In an unprecedented move, business organisations have written to the presiding officers of the NCOP as well as Deputy President Paul Mashatile, who is the leader of government business, urgently appealing to put a stop to the bill.

Last week, the NCOP Select Committee on Health and Social Services adopted the bill without any amendments to the version passed by the National Assembly, despite intense lobbying from Business Unity SA, Business for SA, and healthcare professionals.

Healthcare professionals also voiced their concerns over the NCOP's refusal to amend the bill, which has moved almost entirely unchanged through the parliamentary process since 2019.

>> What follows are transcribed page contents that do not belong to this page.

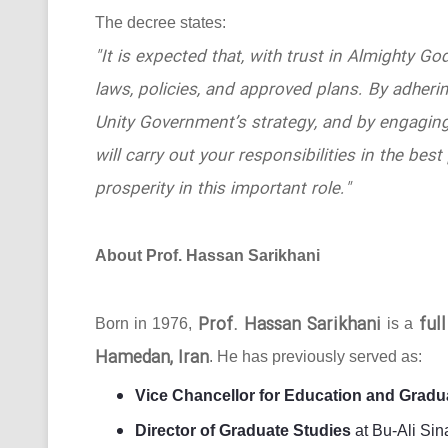
The decree states:
"It is expected that, with trust in Almighty Go
laws, policies, and approved plans. By adhering
Unity Government’s strategy, and by engaging
will carry out your responsibilities in the b
prosperity in this important role."
About Prof. Hassan Sarikhani
Prof. Hassan Sarikhani
ful
Born in 1976,
is a
Hamedan, Iran
. He has previously served as:
Vice Chancellor for Education and Gradu
Director of Graduate Studies
at Bu-Ali Sin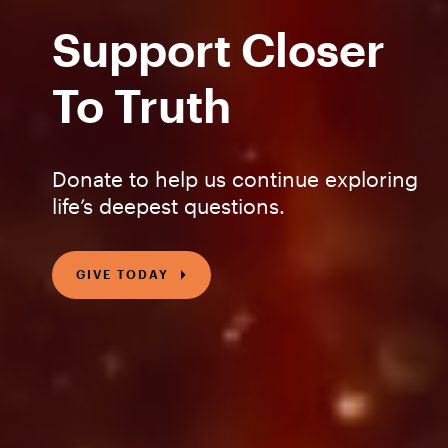
Support Closer
To Truth
Donate to help us continue exploring
life’s deepest questions.
GIVE TODAY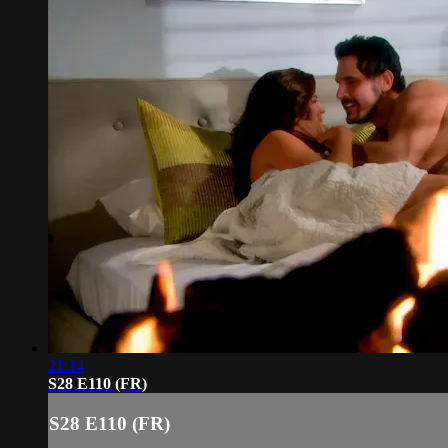
21:14
S28 E110 (FR)
S28 E110 (FR)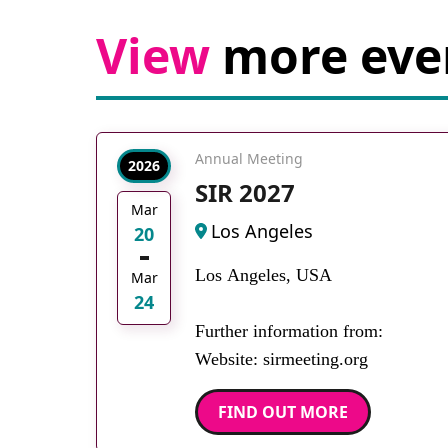
View
more eve
Annual Meeting
2026
SIR 2027
Mar
Los Angeles
20
Los Angeles, USA
Mar
24
Further information from:
Website: sirmeeting.org
FIND OUT MORE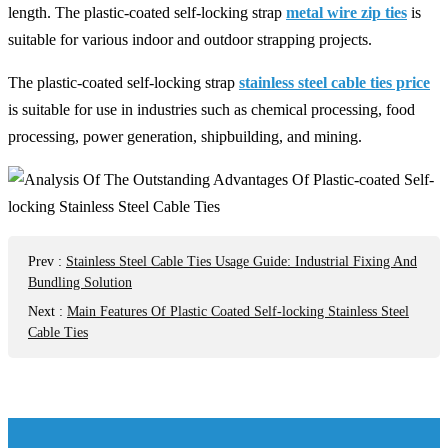
length. The plastic-coated self-locking strap
metal wire zip ties
is
suitable for various indoor and outdoor strapping projects.
The plastic-coated self-locking strap
stainless steel cable ties price
is suitable for use in industries such as chemical processing, food
processing, power generation, shipbuilding, and mining.
Prev
:
Stainless Steel Cable Ties Usage Guide: Industrial Fixing And
Bundling Solution
Next
:
Main Features Of Plastic Coated Self-locking Stainless Steel
Cable Ties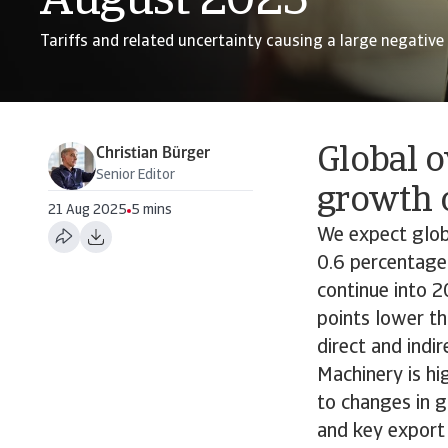
August 2025
Tariffs and related uncertainty causing a large negative
Global o
Christian Bürger
Senior Editor
growth 
21 Aug 2025
5 mins
We expect globa
0.6 percentage
continue into 
points lower t
direct and indir
Machinery is hi
to changes in 
and key export 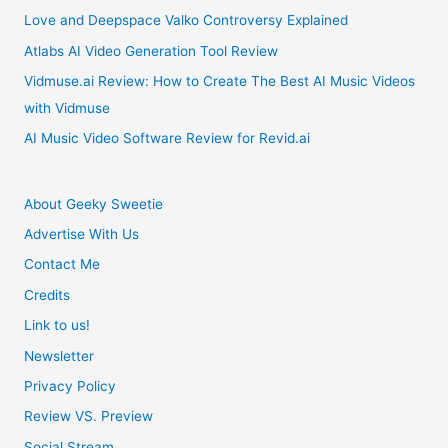
Love and Deepspace Valko Controversy Explained
Atlabs AI Video Generation Tool Review
Vidmuse.ai Review: How to Create The Best AI Music Videos
with Vidmuse
AI Music Video Software Review for Revid.ai
About Geeky Sweetie
Advertise With Us
Contact Me
Credits
Link to us!
Newsletter
Privacy Policy
Review VS. Preview
Social Stream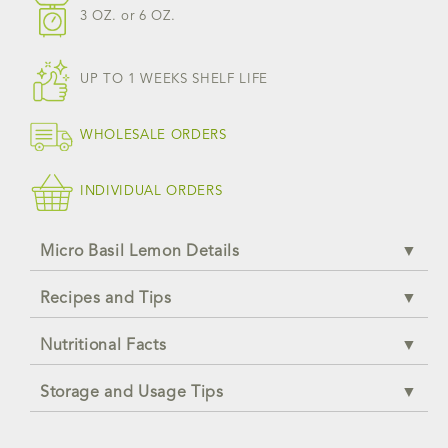
3 OZ.
or
6 OZ.
UP TO 1 WEEKS SHELF LIFE
WHOLESALE ORDERS
INDIVIDUAL ORDERS
Micro Basil Lemon Details
Recipes and Tips
Nutritional Facts
Storage and Usage Tips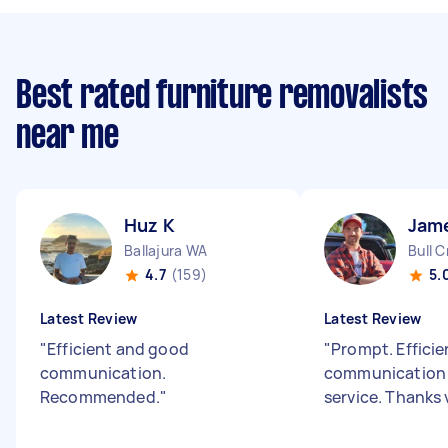
Best rated furniture removalists
near me
Huz K
Jam
Ballajura WA
Bull 
4.7
(159)
5.
Latest Review
Latest Review
"
Efficient and good
"
Prompt. Effici
communication.
communication 
Recommended.
"
service. Thanks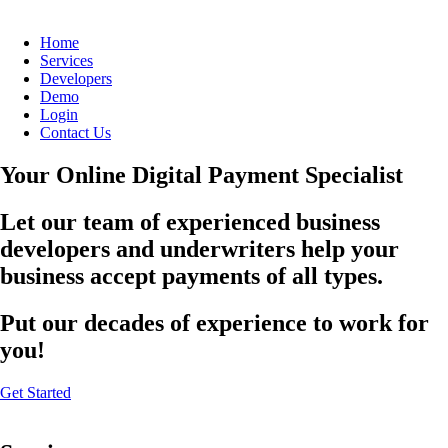
Home
Services
Developers
Demo
Login
Contact Us
Your Online Digital Payment Specialist
Let our team of experienced business
developers and underwriters help your
business accept payments of all types.
Put our decades of experience to work for
you!
Get Started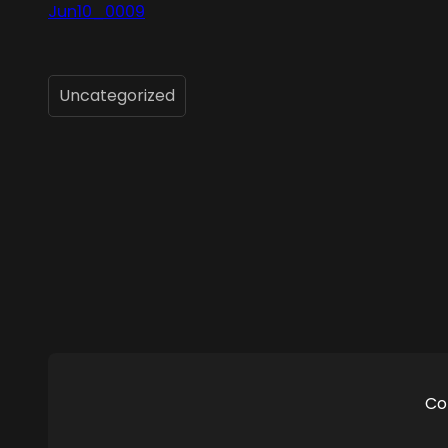
Jun10_0009
Uncategorized
Co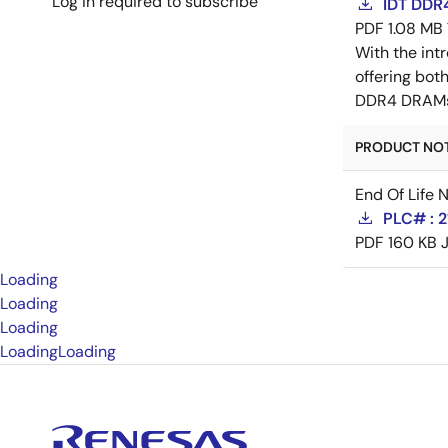
Log in required to subscribe
IDT DDR4
PDF
1.08 MB
With the in
offering bo
DDR4 DRAMs p
PRODUCT NOTI
End Of Life 
PLC# : 
PDF
160 KB
Loading
Loading
Loading
Loading
Loading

Business organisations are particularly concerned about Section 33 of the Bill, which deals with the phasing-in of the NHI and the phasing out of private medical aid insurance. It states that "once the NHI is fully implemented as determined by the Minister of Health, medical schemes may only offer complementary cover to services not reimbursable by the fund".

Section 33 is certain to be challenged on constitutional grounds, due to the limitation it would impose on the right to health. Trade union Solidarity has already indicated that it will challenge this.

The Bill aims to establish universal healthcare for all South Africans by abolishing the "two-tier" system, in which the bulk of healthcare spending is made in the private sector for the benefit of a few, while the mass of the population is relegated to the "under-funded" public sector.

The Bill will establish a single NHI Fund, managed by the state, to buy healthcare services from the public and private sectors.

Services will be free to the public at the point of delivery. Once a service becomes available under the NHI, medical schemes will no longer be allowed to cover it, implying the ultimate phasing out of private medical insurance.

Proceedings in the NCOP started at 14:00, but the vote on the Bill is expected later in the afternoon.